YOUR OBJECTIVE »
Copy every line of the entries below word for word, leaving out the pictures.

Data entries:
>> BEGIN

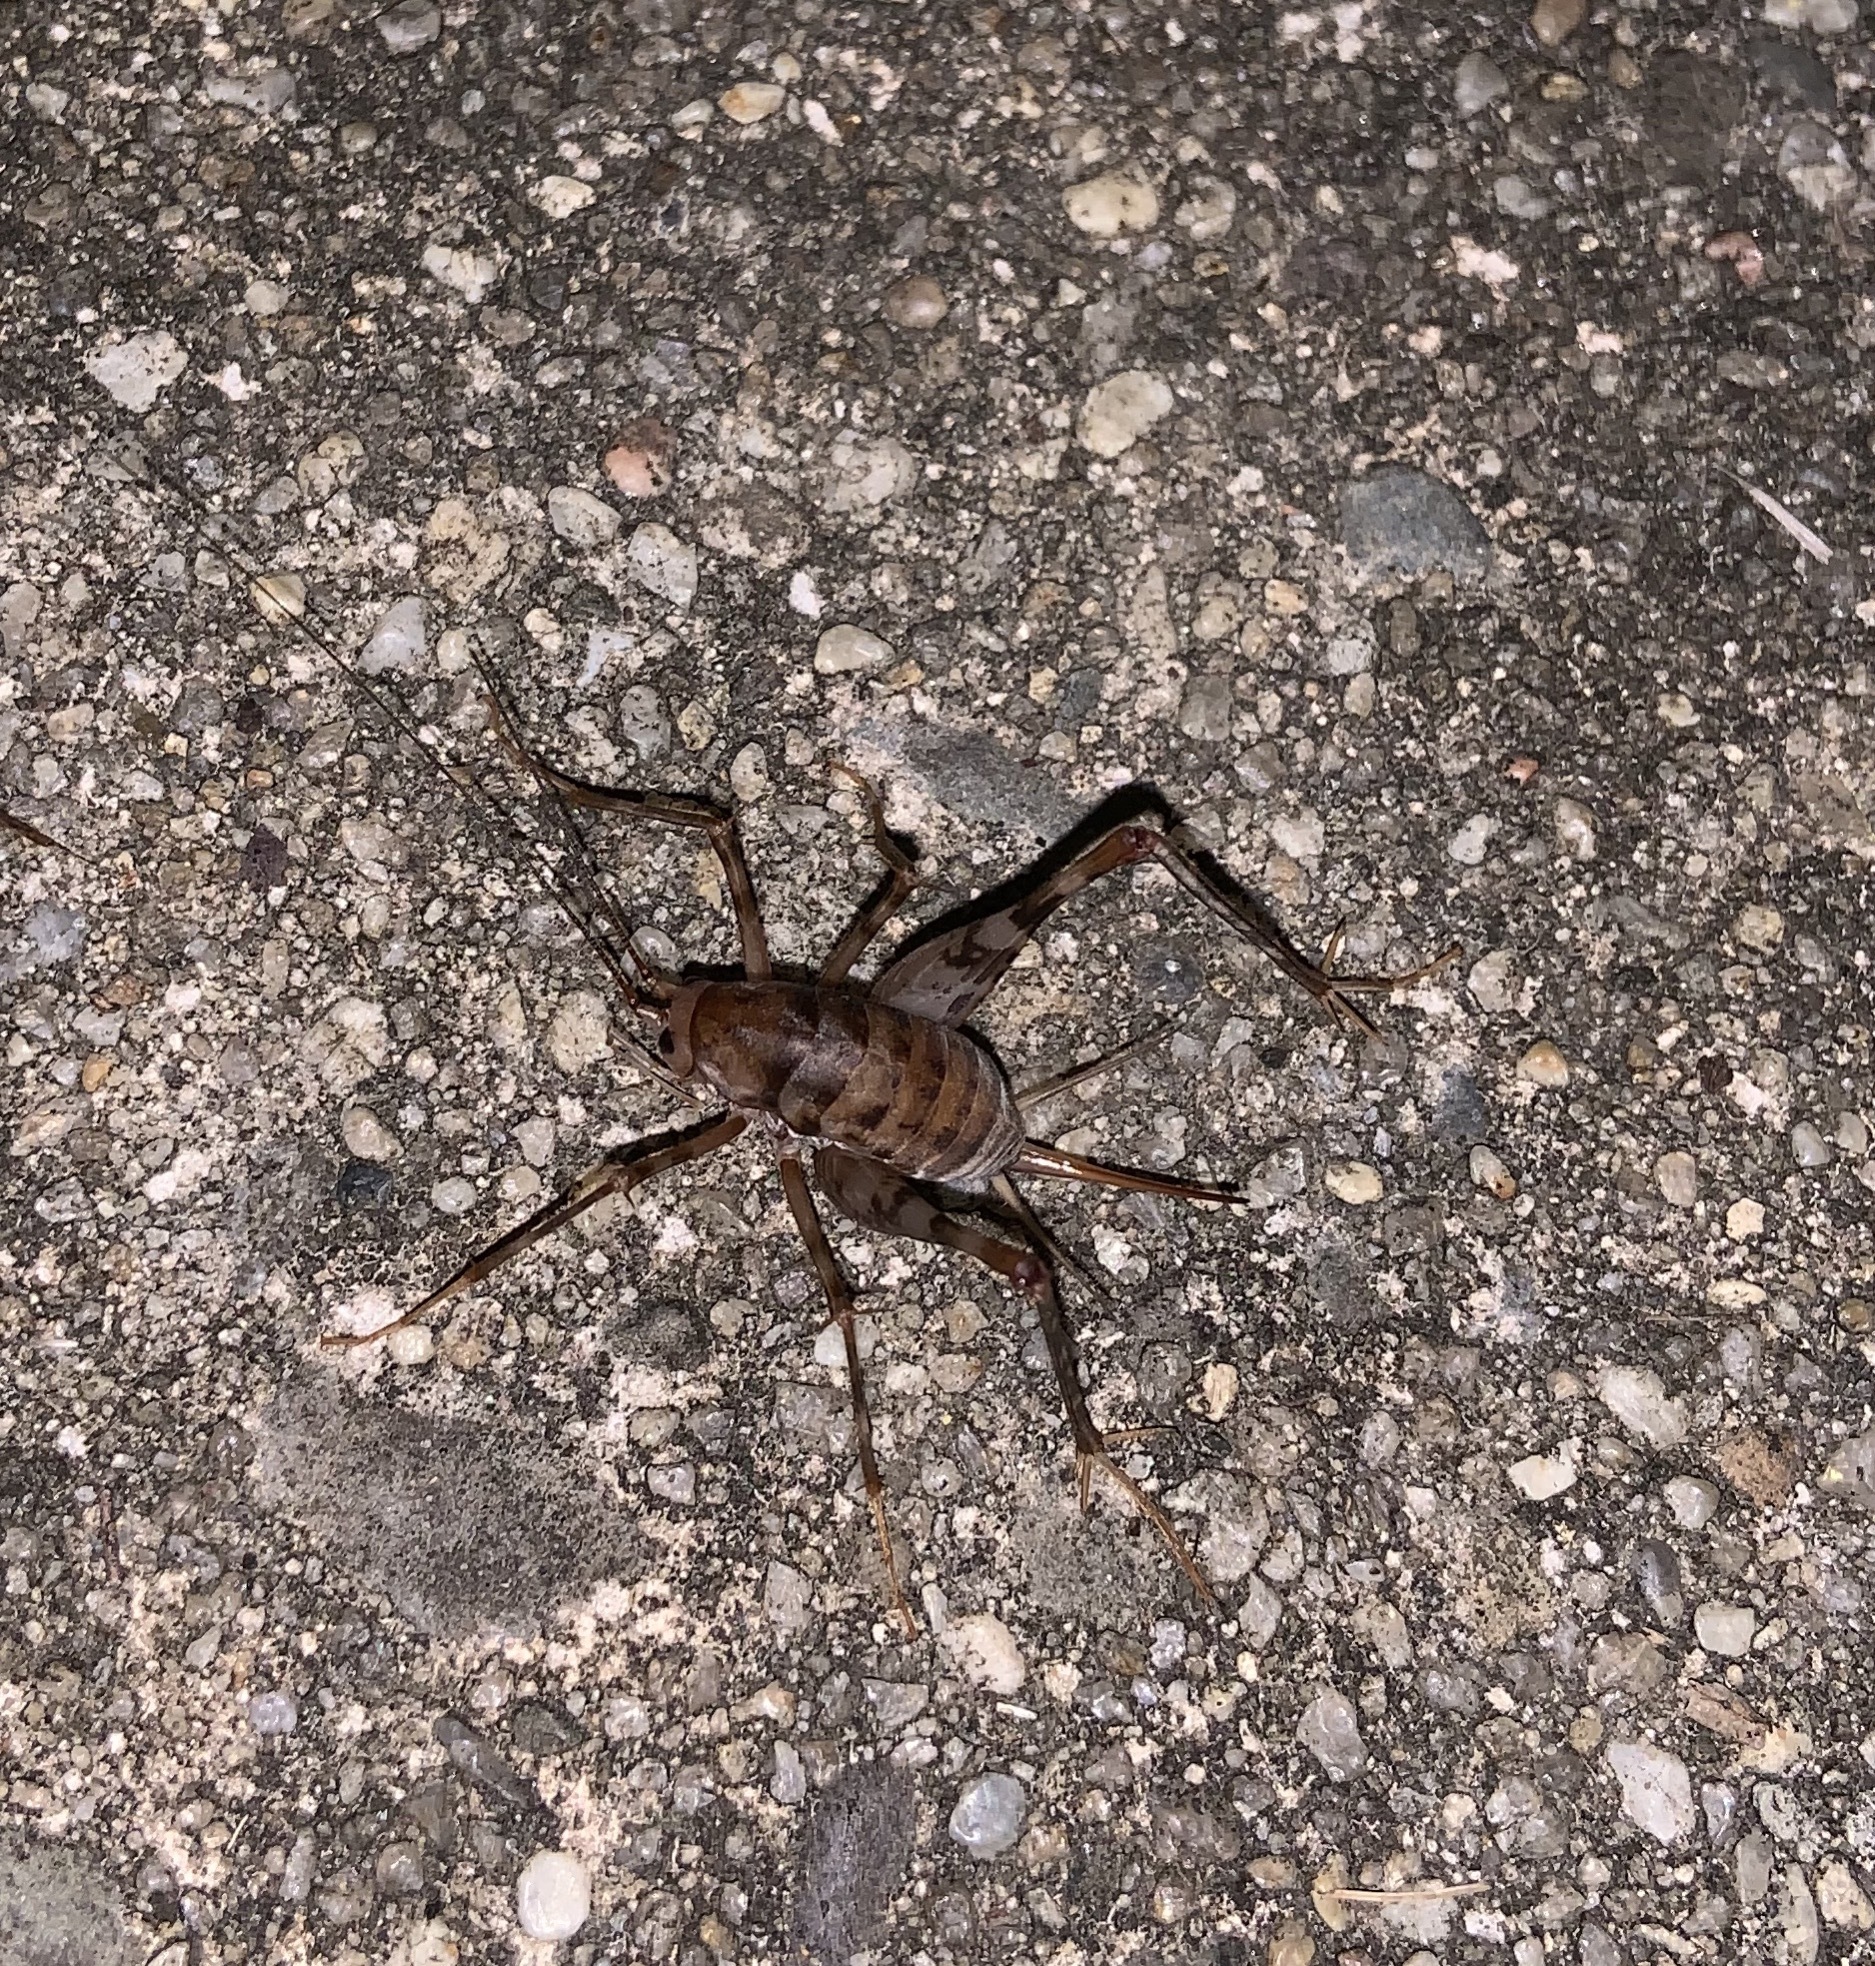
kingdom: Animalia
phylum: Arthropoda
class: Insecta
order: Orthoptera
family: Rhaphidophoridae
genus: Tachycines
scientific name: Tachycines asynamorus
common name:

>> END

REPLY TO THE TASK »
kingdom: Animalia
phylum: Arthropoda
class: Insecta
order: Orthoptera
family: Rhaphidophoridae
genus: Tachycines
scientific name: Tachycines asynamorus
common name:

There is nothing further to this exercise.